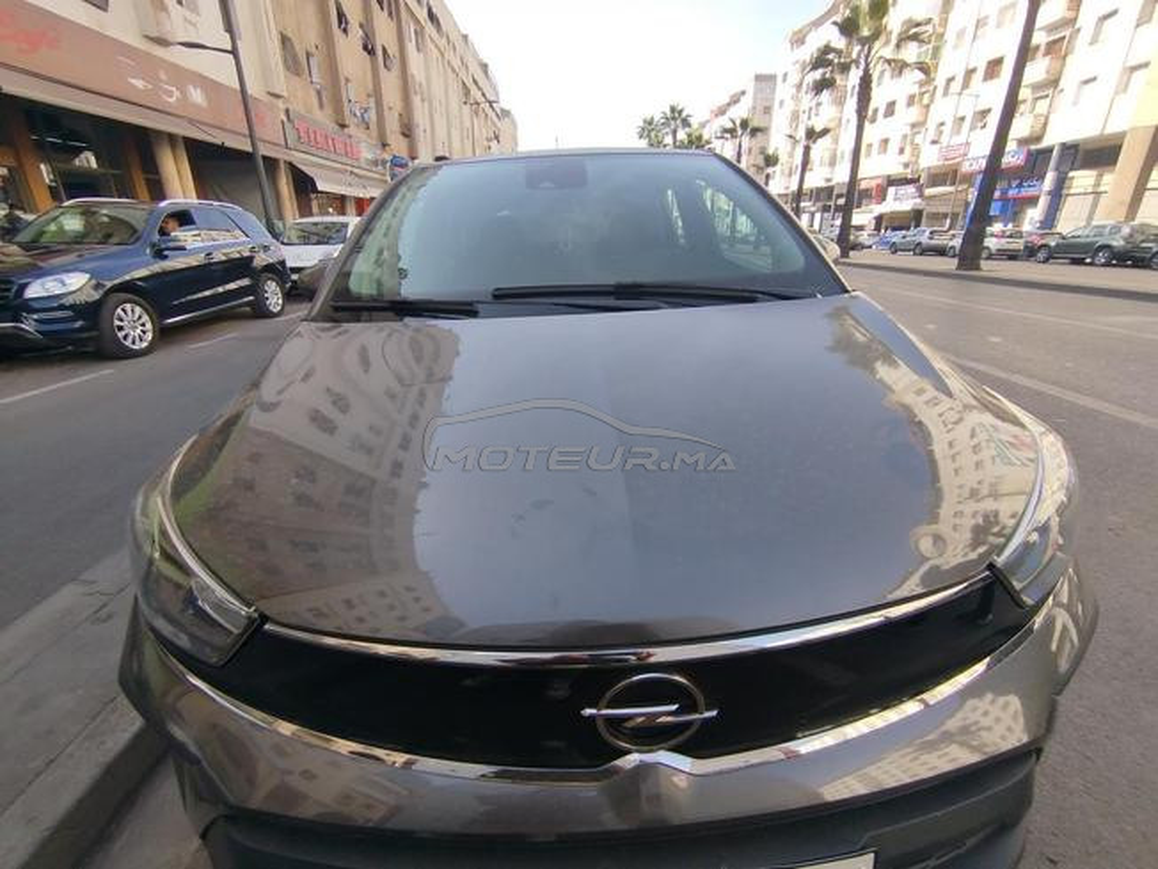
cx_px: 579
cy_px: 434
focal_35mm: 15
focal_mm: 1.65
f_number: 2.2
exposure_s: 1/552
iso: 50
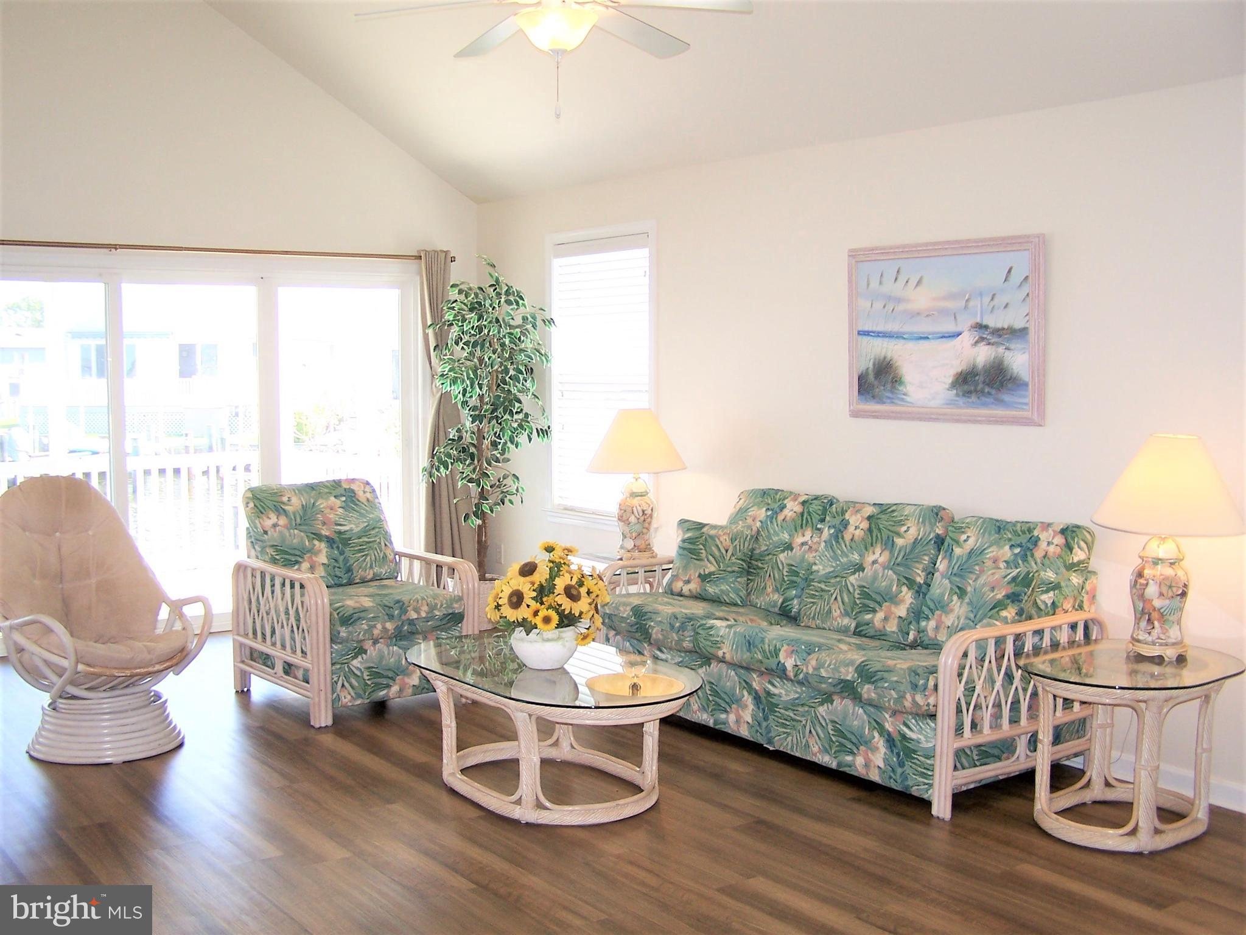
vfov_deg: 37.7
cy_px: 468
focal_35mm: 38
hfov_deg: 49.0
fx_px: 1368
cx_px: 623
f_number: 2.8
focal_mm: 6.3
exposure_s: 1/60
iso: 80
--------------------------------------------------
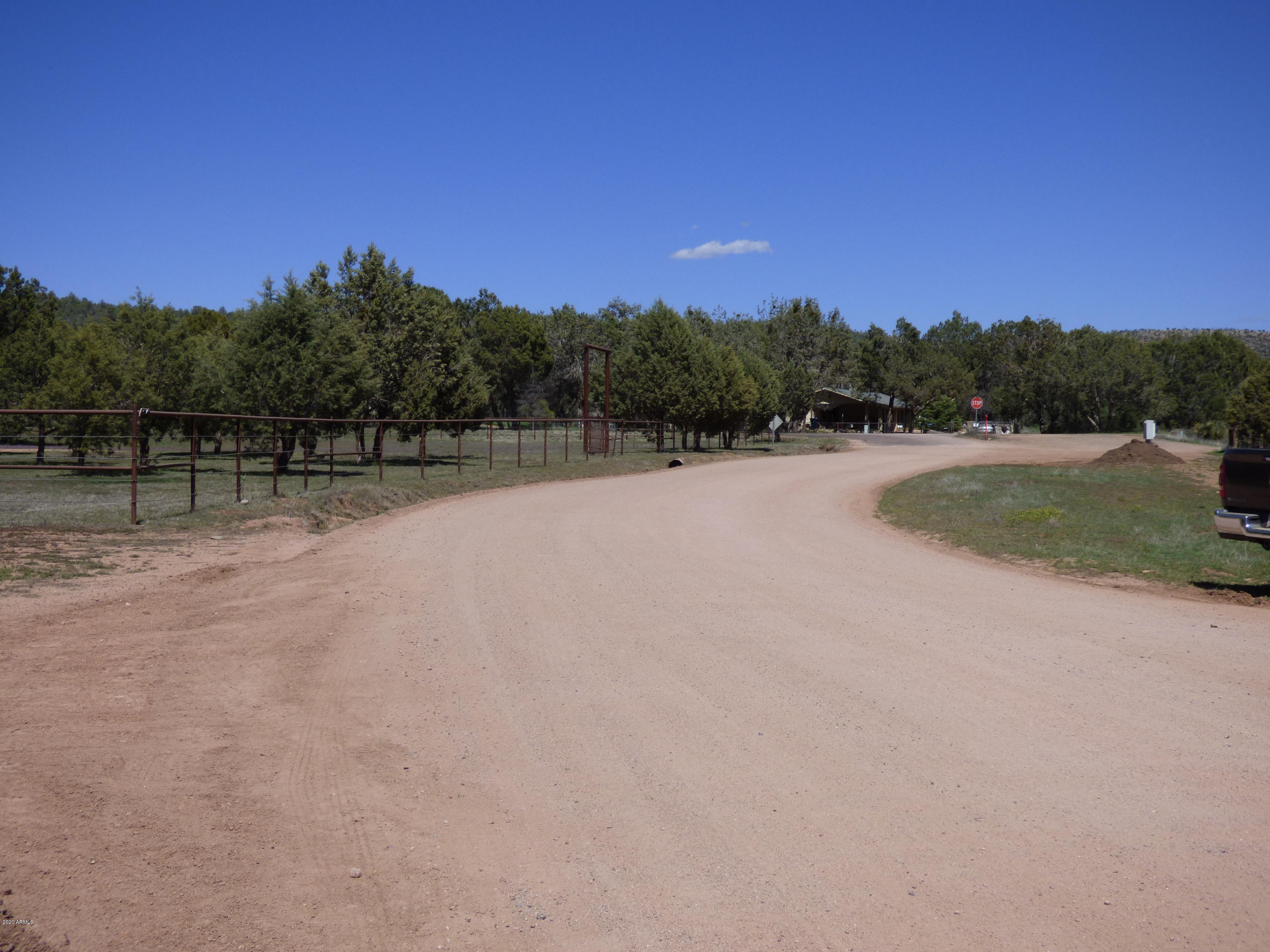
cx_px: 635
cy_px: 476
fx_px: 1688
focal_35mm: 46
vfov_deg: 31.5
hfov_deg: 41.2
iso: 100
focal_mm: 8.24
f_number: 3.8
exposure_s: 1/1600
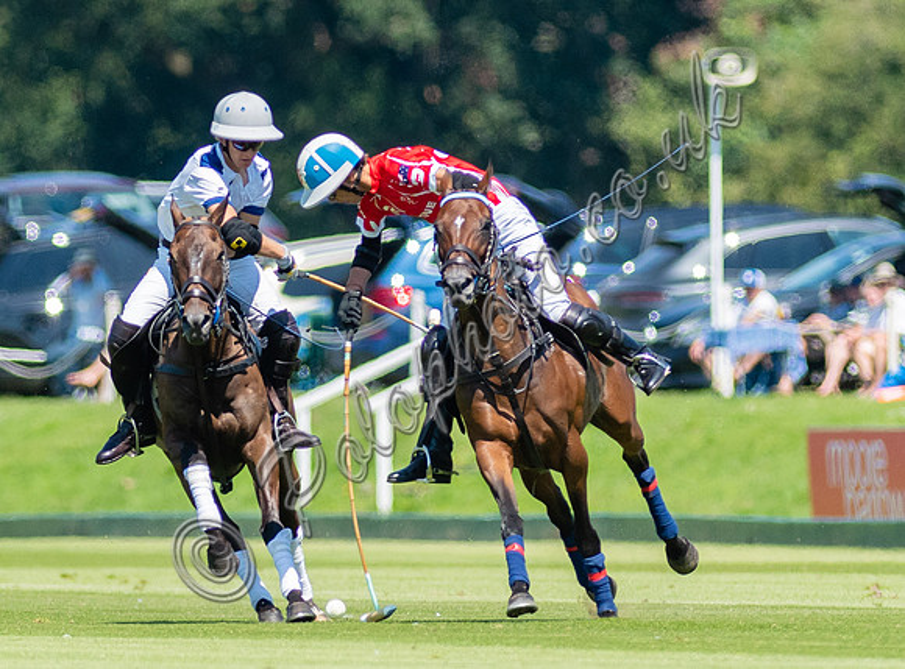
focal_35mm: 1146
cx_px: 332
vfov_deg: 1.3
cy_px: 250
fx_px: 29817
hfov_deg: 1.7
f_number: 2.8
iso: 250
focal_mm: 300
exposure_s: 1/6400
--------------------------------------------------
Repeat exactly, and only, the entries from the line with "hfov_deg: 41.2" through the line with "exposure_s: 1/6400". Pictures are skipped.

hfov_deg: 41.2
iso: 100
focal_mm: 8.24
f_number: 3.8
exposure_s: 1/1600
focal_35mm: 1146
cx_px: 332
vfov_deg: 1.3
cy_px: 250
fx_px: 29817
hfov_deg: 1.7
f_number: 2.8
iso: 250
focal_mm: 300
exposure_s: 1/6400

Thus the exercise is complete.